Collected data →
++++++++++

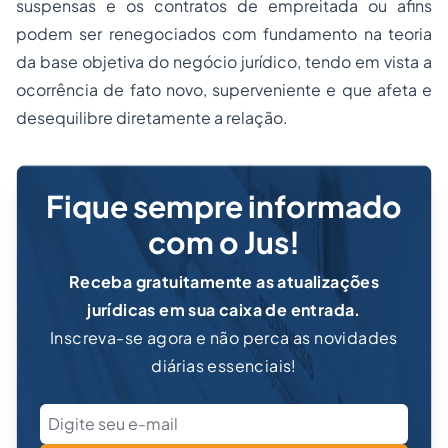
suspensas e os contratos de empreitada ou afins
podem ser renegociados com fundamento na teoria
da base objetiva do negócio jurídico, tendo em vista a
ocorrência de fato novo, superveniente e que afeta e
desequilibre diretamente a relação.
Fique sempre informado
com o Jus!
Receba gratuitamente as atualizações
jurídicas em sua caixa de entrada.
Inscreva-se agora e não perca as novidades
diárias essenciais!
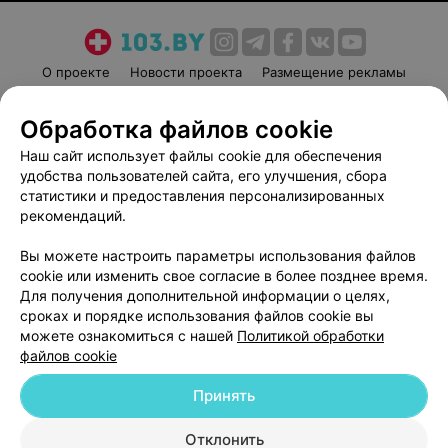
О проекте
Новости проекта
Размещение рекламы
Медицинский маркетинг
Публичный договор
Обработка файлов cookie
Пользовательское соглашение
Способы оплаты
Наш сайт использует файлы cookie для обеспечения
Вакансии
Партнеры
удобства пользователей сайта, его улучшения, сбора
Написать руководителю 103.by
статистики и предоставления персонализированных
Написать в поддержку
рекомендаций.
Персональные настройки cookie
Вы можете настроить параметры использования файлов
Обработка персональных данных
cookie или изменить свое согласие в более позднее время.
Для получения дополнительной информации о целях,
сроках и порядке использования файлов cookie вы
можете ознакомиться с нашей
Политикой обработки
файлов cookie
Принять
© 2026 ООО «Артокс Лаб», УНП 191700409
| 220012, Республика Беларусь,
г. Минск, улица Толбухина, 2, пом. 16 | help@103.by
Отклонить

++++++++++

WHAT YOU SHOULD DO → Your response should hold only an exact copy of the lines above, from the one containing "Написать руководителю 103.by" through the end of the entries.

THE COMPLETED TASK →
Написать руководителю 103.by
статистики и предоставления персонализированных
Написать в поддержку
рекомендаций.
Персональные настройки cookie
Вы можете настроить параметры использования файлов
Обработка персональных данных
cookie или изменить свое согласие в более позднее время.
Для получения дополнительной информации о целях,
сроках и порядке использования файлов cookie вы
можете ознакомиться с нашей
Политикой обработки
файлов cookie
Принять
© 2026 ООО «Артокс Лаб», УНП 191700409
| 220012, Республика Беларусь,
г. Минск, улица Толбухина, 2, пом. 16 | help@103.by
Отклонить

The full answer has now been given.